記事の多くは経済担当の記者によるもので、「理美容室の倒産」の要因について、概ね次のように分析しています。
① コスト高:家賃、人件費、水道光熱費、理美容資材などの高騰。
② 低価格店の進出:低料金で営業するカット専門店やヘアカラー専門店が増え、コスト意識の高い消費者が流れた。
③ 人手不足:技術力や集客力のあるスタッフを引き留めるには待遇改善が必要だが、それが難しく離職が多い。
④ 個人による新規出店の増加:小型店の新規開業が増える一方で、シェアサロンを活用するフリーランス理美容師も増え、顧客獲得競争が激化している。
このほか、円安やインフレといった経済情勢、働き方改革などの社会的要因を挙げている記事もあります。分析の濃淡はあるものの、「人手不足」と「コスト高」を主な原因とする点は多くの記事に共通しています。

また、記者の視点は、民間の信用調査会社が公表する法的整理データを基にしており、理美容業界の中でも中規模以上の企業サロンを中心に論じている傾向があります。しかし実際には、企業サロンだけでなく、数人の従業員を雇用する地元の小規模理美容室でも、廃業や規模縮小が進んでいます。
当欄では、理美容室の倒産や廃業を、業界全体の構造が変化していく過程と捉えています。その背景には、理美容業界特有の事情と働き方改革の影響があると考えられます。
理美容業界は、技術者と顧客の「個人対個人」によるサービス業であり、他業種に比べて出店のハードルが低いこと、そして長年にわたり低賃金・長時間労働が常態化してきたことが特徴です。
働き方改革の影響で、他業種では賃金や労働条件の改善が進みました。かつては理美容業界の人材は業界内に留まる傾向がありましたが、近年は美容系サロンや異業種への転職が増え、人材の流動性が高まっています。
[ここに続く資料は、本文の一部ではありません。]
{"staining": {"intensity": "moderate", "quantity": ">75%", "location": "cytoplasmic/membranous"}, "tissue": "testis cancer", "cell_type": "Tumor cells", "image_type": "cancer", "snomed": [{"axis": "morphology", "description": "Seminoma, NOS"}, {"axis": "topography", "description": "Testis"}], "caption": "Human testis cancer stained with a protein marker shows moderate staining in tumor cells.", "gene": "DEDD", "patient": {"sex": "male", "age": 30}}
そのため、従業員を雇用する理美容室では賃金改善が求められますが、その経費負担に耐えられない店舗も少なくありません。生産性の低い理美容室にとって、従業員の雇用維持は難しい状況です。
一方で、従業員側から見れば、理美容業界は出店資金や運転資金が比較的少額で済むため、独立しやすい環境にあります。ワンオペの理美容室なら完全予約制を導入しやすく、空いた時間を有効に使えるなど、柔軟な働き方にも対応できます。
今後の理美容業界は、おしゃれや癒しを重視するブランド企業サロン、低価格で気軽に利用できる専門チェーン店、そして従業員を雇用しない一人・夫婦営業の小型店やフリーランス事業が主流になると見られます。結果として、集客力の弱い企業サロンや地元の小規模店は縮小していく傾向が強まるでしょう。
いずれにしても、理美容室業界はいま確実に変革期を迎えています。そしてその変化は、業界全体の進化として前向きに捉えるべきものだといえます。